Only lines with the string "vigas" are wanted. Pull them out of the data.

Information provided -
....

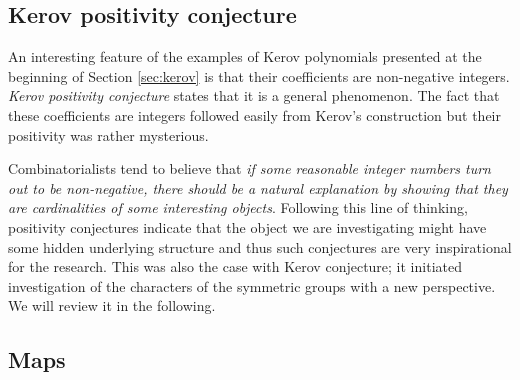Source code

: \documentclass{emsprocart}
\theoremstyle{definition}
\begin{document}
\subsection{Kerov positivity conjecture}
An interesting feature of the examples of Kerov polynomials presented at the beginning of 
Section \ref{sec:kerov} is that
their coefficients are non-negative integers. 
\emph{Kerov positivity conjecture} states that it is a general phenomenon.
The fact that these coefficients are integers followed easily from 
Kerov's construction but
their positivity was rather mysterious. 

Combinatorialists tend to believe that
\emph{if some reasonable integer numbers turn out to be non-negative, 
there should be a natural explanation by showing
that they are cardinalities of some interesting objects}. 
Following this line of thinking, positivity conjectures indicate that the object we 
are investigating might have some hidden underlying structure and 
thus such conjectures are very inspirational for the research.
This was also the case with Kerov conjecture; it initiated investigation of the 
characters of the symmetric groups with a new perspective. We will review it in the following.

\subsection{Maps}
\end{document}
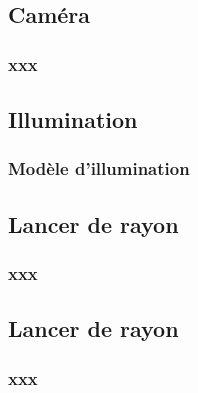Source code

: \subsection{Caméra}
\subsubsection{xxx}

\subsection{Illumination}
\subsubsection{Modèle d'illumination}
\label{s:illumination}

%

\subsection{Lancer de rayon}
\subsubsection{xxx}

\subsection{Lancer de rayon}
\subsubsection{xxx}

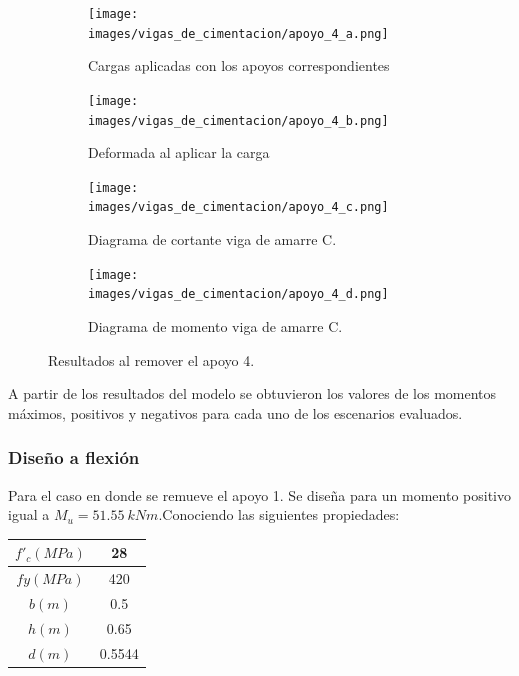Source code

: \documentclass[12pt]{article}
\begin{document}
\begin{figure}[H]
\begin{subfigure}{.5\textwidth}
  \centering
  \texttt{[image: images/vigas\_de\_cimentacion/apoyo\_4\_a.png]}  
  \caption{Cargas aplicadas con los apoyos correspondientes}
  \label{fig:Cargas removiendo AP4}
\end{subfigure}
\begin{subfigure}{.5\textwidth}
  \centering
  \texttt{[image: images/vigas\_de\_cimentacion/apoyo\_4\_b.png]}  
  \caption{Deformada al aplicar la carga}
  \label{fig:Deformada AP4}
\end{subfigure}

\begin{subfigure}{.5\textwidth}
  \centering
  \texttt{[image: images/vigas\_de\_cimentacion/apoyo\_4\_c.png]}  
  \caption{Diagrama de cortante viga de amarre C.}
  \label{fig:Cortante AP4}
\end{subfigure}
\begin{subfigure}{.5\textwidth}
  \centering
  \texttt{[image: images/vigas\_de\_cimentacion/apoyo\_4\_d.png]}  
  \caption{Diagrama de momento viga de amarre C.}
  \label{fig:Momento AP4}
\end{subfigure}
\caption{Resultados al remover el apoyo 4.}
\label{fig:R apoyo 4}
\end{figure}
A partir de los resultados del modelo se obtuvieron los valores de los momentos máximos, positivos y negativos para cada uno de los escenarios evaluados.
\subsubsection{Diseño a flexión}
Para el caso en donde se remueve el apoyo 1. Se diseña para un momento positivo igual a $M_{u}=51.55~kNm$.Conociendo las siguientes propiedades:

\begin{table}[htbp]
  \centering
    \begin{tabular}{|c|c|}
    \hline
    \textbf{$f'_{c} (MPa)$} & 28 \bigstrut\\
    \hline
    \textbf{$f{y} (MPa)$} & 420 \bigstrut\\
    \hline
    $b (m)$   & 0.5 \bigstrut\\
    \hline
    $h (m)$  & 0.65 \bigstrut\\
    \hline
    $d (m)$  & 0.5544 \bigstrut\\
    \hline
    \end{tabular}%
  \label{tab:addlabel}%
\end{table}%
\end{document}
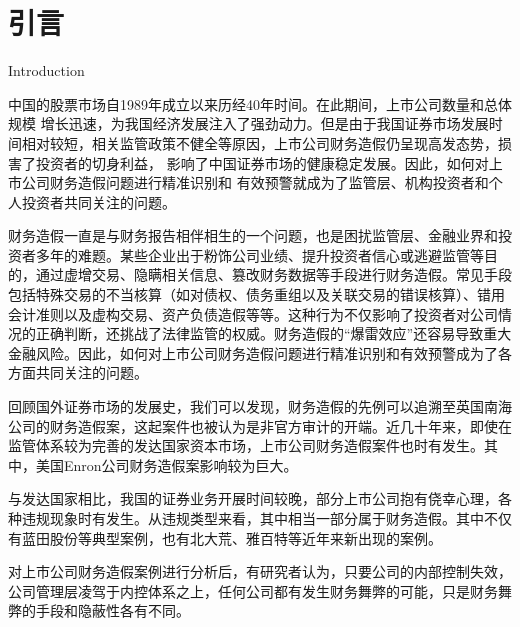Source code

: \chapter{引言}{Introduction}



中国的股票市场自1989年成立以来历经40年时间。在此期间，上市公司数量和总体规模 增长迅速，为我国经济发展注入了强劲动力。但是由于我国证券市场发展时间相对较短，相关监管政策不健全等原因，上市公司财务造假仍呈现高发态势，损害了投资者的切身利益， 影响了中国证券市场的健康稳定发展。因此，如何对上市公司财务造假问题进行精准识别和 有效预警就成为了监管层、机构投资者和个人投资者共同关注的问题。


财务造假一直是与财务报告相伴相生的一个问题，也是困扰监管层、金融业界和投资者多年的难题。某些企业出于粉饰公司业绩、提升投资者信心或逃避监管等目的，通过虚增交易、隐瞒相关信息、篡改财务数据等手段进行财务造假。常见手段包括特殊交易的不当核算（如对债权、债务重组以及关联交易的错误核算）、错用会计准则以及虚构交易、资产负债造假等等。这种行为不仅影响了投资者对公司情况的正确判断，还挑战了法律监管的权威。财务造假的“爆雷效应”还容易导致重大金融风险。因此，如何对上市公司财务造假问题进行精准识别和有效预警成为了各方面共同关注的问题。


回顾国外证券市场的发展史，我们可以发现，财务造假的先例可以追溯至英国南海公司的财务造假案，这起案件也被认为是非官方审计的开端。近几十年来，即使在监管体系较为完善的发达国家资本市场，上市公司财务造假案件也时有发生。其中，美国Enron公司\cite{noauthor_2002:_nodate}财务造假案影响较为巨大。


与发达国家相比，我国的证券业务开展时间较晚，部分上市公司抱有侥幸心理，各种违规现象时有发生。从违规类型来看，其中相当一部分属于财务造假。其中不仅有蓝田股份等典型案例，也有北大荒、雅百特等近年来新出现的案例。


对上市公司财务造假案例进行分析后，有研究者认为，只要公司的内部控制失效，公司管理层凌驾于内控体系之上，任何公司都有发生财务舞弊的可能，只是财务舞弊的手段和隐蔽性各有不同。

....

Answer -
  \texttt{[image: images/vigas\_de\_cimentacion/apoyo\_4\_a.png]}  
  \texttt{[image: images/vigas\_de\_cimentacion/apoyo\_4\_b.png]}  
  \texttt{[image: images/vigas\_de\_cimentacion/apoyo\_4\_c.png]}  
  \texttt{[image: images/vigas\_de\_cimentacion/apoyo\_4\_d.png]}  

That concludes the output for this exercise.